▸ Brief
Give the data below again exactly as written, without its pictures.

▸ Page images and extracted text
────────────────────────────────────────

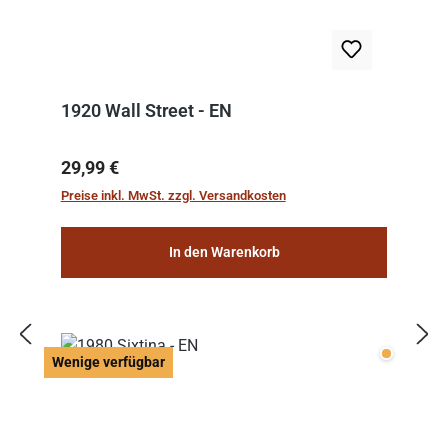
1920 Wall Street - EN
Regulärer Preis:
29,99 €
Preise inkl. MwSt. zzgl. Versandkosten
In den Warenkorb
Wenige v
Wenige verfügbar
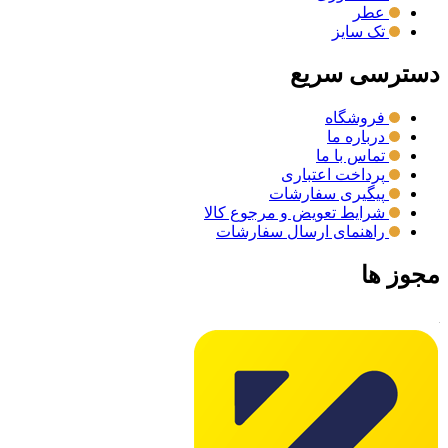
عطر
تک سایز
دسترسی سریع
فروشگاه
درباره ما
تماس با ما
پرداخت اعتباری
پیگیری سفارشات
شرایط تعویض و مرجوع کالا
راهنمای ارسال سفارشات
مجوز ها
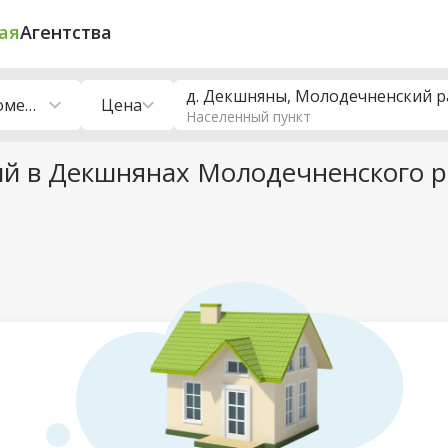
ая
Агентства
д. Декшняны, Молодечненский 
Торговые помещения
Цена
Населенный пункт
й в Декшнянах Молодечненского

────────────────────────────────────────

▸ Answer below
1920 Wall Street - EN
Regulärer Preis:
29,99 €
Preise inkl. MwSt. zzgl. Versandkosten
In den Warenkorb
Wenige v
Wenige verfügbar
عطر
تک سایز
دسترسی سریع
فروشگاه
درباره ما
تماس با ما
پرداخت اعتباری
پیگیری سفارشات
شرایط تعویض و مرجوع کالا
راهنمای ارسال سفارشات
مجوز ها
ая
Агентства
д. Декшняны, Молодечненский 
Торговые помещения
Цена
Населенный пункт
й в Декшнянах Молодечненского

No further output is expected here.